McCarthy may have started as a traditional triple threat, but she has grown into a multi-pronged industry threat in the sense that you are almost just as likely to see the acting vet cast in a silver screen role, as you are likely to see her on the stage or on the small screen. Though the actress is of the opinion that acting is acting and that stage techniques can work just as well on the small screen as they can in front of a live theatre audience (she finds Breaking Bad to be very Shakespearean, in the best sense), she has a special fondness for television acting.
We posed the actress a King Solomon–inspired query and asked her to choose between television, stage or big screen as a favourite acting medium (should she only be able to do one for the rest of her life).
“If I had to choose? Hands down I would do another TV series,” responds McCarthy without needing time to reflect. “You get to stay with the character and be in her skin for a longer time than a movie. I love wallowing in that! And I love the theatrical family that is created.”
After wrapping up a six-year role as Sarah Hamoudi on CBC’s Little Mosque on the Prairie, McCarthy has taken some time to pursue personal writing projects. She has also taken the beat as an opportunity to teach courses at Humber College and the Canadian Film Centre.

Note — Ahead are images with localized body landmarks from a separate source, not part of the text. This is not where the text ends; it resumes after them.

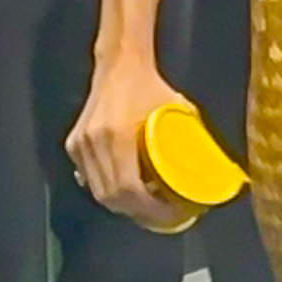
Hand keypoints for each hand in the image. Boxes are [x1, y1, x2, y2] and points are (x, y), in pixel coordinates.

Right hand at [67, 50, 187, 227]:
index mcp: (117, 136)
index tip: (172, 213)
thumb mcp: (177, 112)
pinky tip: (128, 192)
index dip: (151, 209)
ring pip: (99, 192)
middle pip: (112, 198)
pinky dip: (108, 190)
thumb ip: (189, 141)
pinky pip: (90, 179)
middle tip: (164, 216)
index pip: (129, 189)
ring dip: (124, 205)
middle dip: (140, 213)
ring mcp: (80, 145)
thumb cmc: (151, 87)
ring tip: (149, 207)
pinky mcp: (74, 145)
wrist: (120, 64)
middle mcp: (93, 143)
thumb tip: (208, 171)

McCarthy currently has two creative projects on the back burner. The first is a buddy flick she is co-writing for herself and, hopefully, her pal Liza Minnelli. The second creative project, which she is co-writing with Brendan Howley and Laurie Lynd, has been dubbed The Departure Lounge, and is a comedy set in a retirement community populated by a raucous bunch of geriatrics.
McCarthy’s daughter, Mackenzie Donaldson, was recently awarded a $150,000 grant to produce a web series, Whatever, Linda. McCarthy will play a CEO who’s being Bernie Madoffed by a clique of conniving secretaries. The ever-busy McCarthy also recently finished filming Dear Viola (with Kellie Martin). If that wasn’t enough, the actress will also appear in a triplet of films slated for 2014 release: Algonquin (with Nicholas Campbell), No Stranger Than Love (starring Colin Hanks and Alison Brie) and Canadian flick A Fighting Man (starring James Caan and Dominic Purcell).
In A Fighting Man, the veteran actress moves from the Little Mosque–era role of the middle-aged mother to a mother at the end of her life. McCarthy embraces being cast in these silver roles.
“As I’ve aged, I’ve become less ambitious, and I mean that in the best way.… It’s not the end of the world if I don’t get a part. Lately, I’m feeling more comfortable in my skin. There’s that old cliché: you finally figure out how to do it and you’re too friggin’ old. But I kind of looked old when I was 10. So, I say, ‘Bring it!’ ”
And when an ex-cheerleader says bring it on, she means business.